**SUPPLIED MATERIAL:**

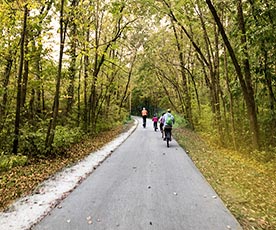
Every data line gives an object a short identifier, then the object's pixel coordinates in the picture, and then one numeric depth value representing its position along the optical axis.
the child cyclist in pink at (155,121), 25.88
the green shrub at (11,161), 9.77
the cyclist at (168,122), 16.17
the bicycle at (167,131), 16.06
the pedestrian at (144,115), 30.71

**EXERCISE:** Print the data above verbatim from the first line through the line holding "the bicycle at (167,131), 16.06", leaving every picture out.

**TASK RESPONSE:**
Every data line gives an object a short identifier, then the object's pixel coordinates in the picture, and then one numeric depth value representing its position along the optical axis.
the child cyclist in pink at (155,121), 25.88
the green shrub at (11,161), 9.77
the cyclist at (168,122), 16.17
the bicycle at (167,131), 16.06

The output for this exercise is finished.